There have been tremendous strides made in the engineering of today’s automobiles.  In the mid 60’s, when I began driving, the big news was collapsable steering columns and side marker lamps on our cars, with lot’s of angular surfaces in the interior of cars to insure your demise despite the steering wheel and marker light innovations.   These improvements to our fleet are intended to improve the odds of avoiding serious injury and death in the crashes that are inevitable.  In spite of these successes, crashes, which are a function of numbers and opportunity, will continue to happen and people are going to be injured and killed until the last car is manufactured and we exhaust every energy source that power them.  
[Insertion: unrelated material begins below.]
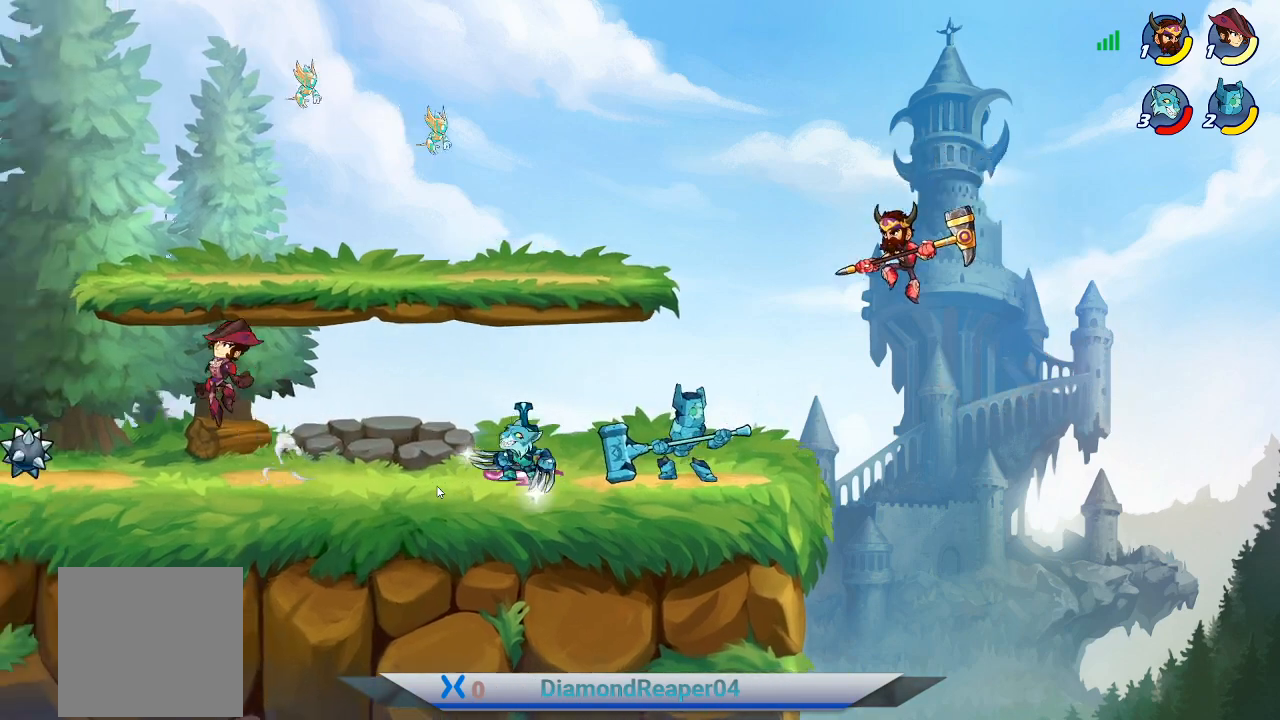
{"buttons": [], "left_stick": "right", "right_stick": "center", "events": [[133, "left_stick", "right"]]}
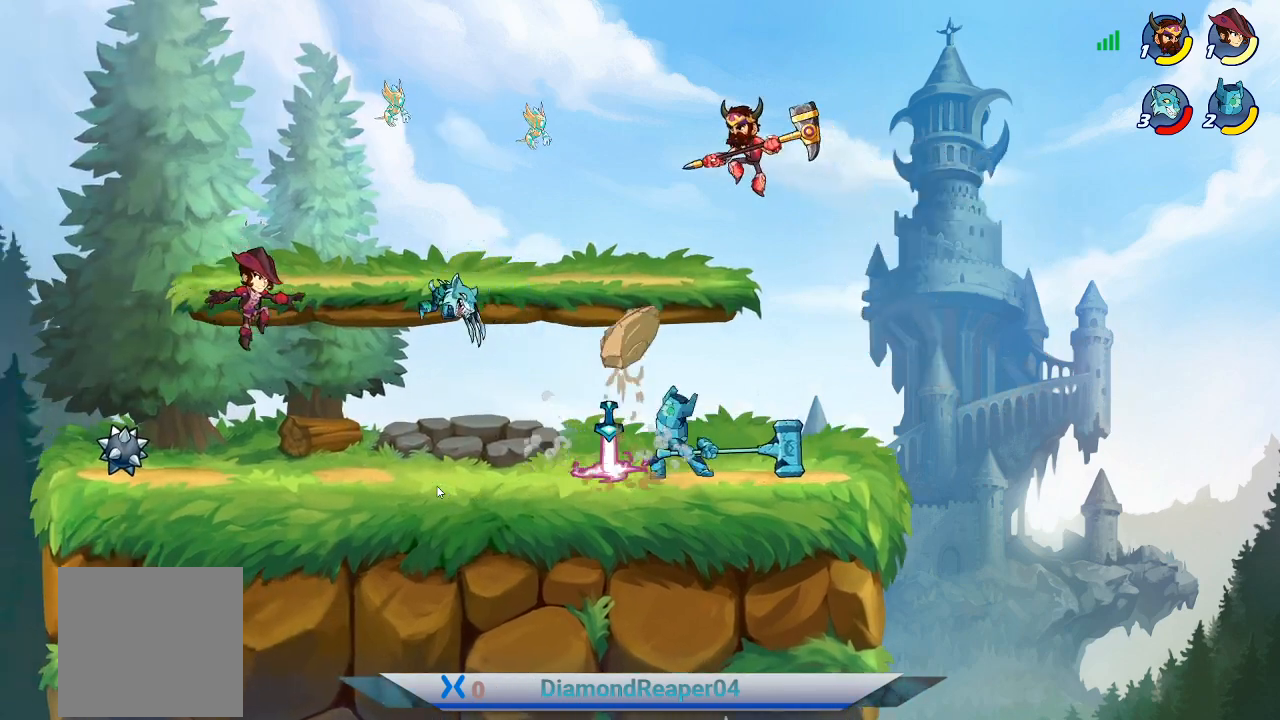
{"buttons": [], "left_stick": "right", "right_stick": "center", "events": []}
While there have been numerous marginal improvements in the design and functionality of our vehicles, there are a number of improvements that have really made a difference.  Stay with me for a bit, and let’s talk about them briefly.  I might surprise you with my final destination in this piece!

1.  Collapsible steering columns.  These were mandated in 1968 by the US Government.  Good call, because seat belts that were also mandated were not being used much, which is unfortunate as they significantly reduce the value of a collapsable steering column.

2.  Disc brakes.  Folks old enough to remember the days of drum brakes understand their inherent inefficiency.  By today’s standards, drum brakes were slightly better than Fred Flinstone’s foot dragging halt in his stone-mobile.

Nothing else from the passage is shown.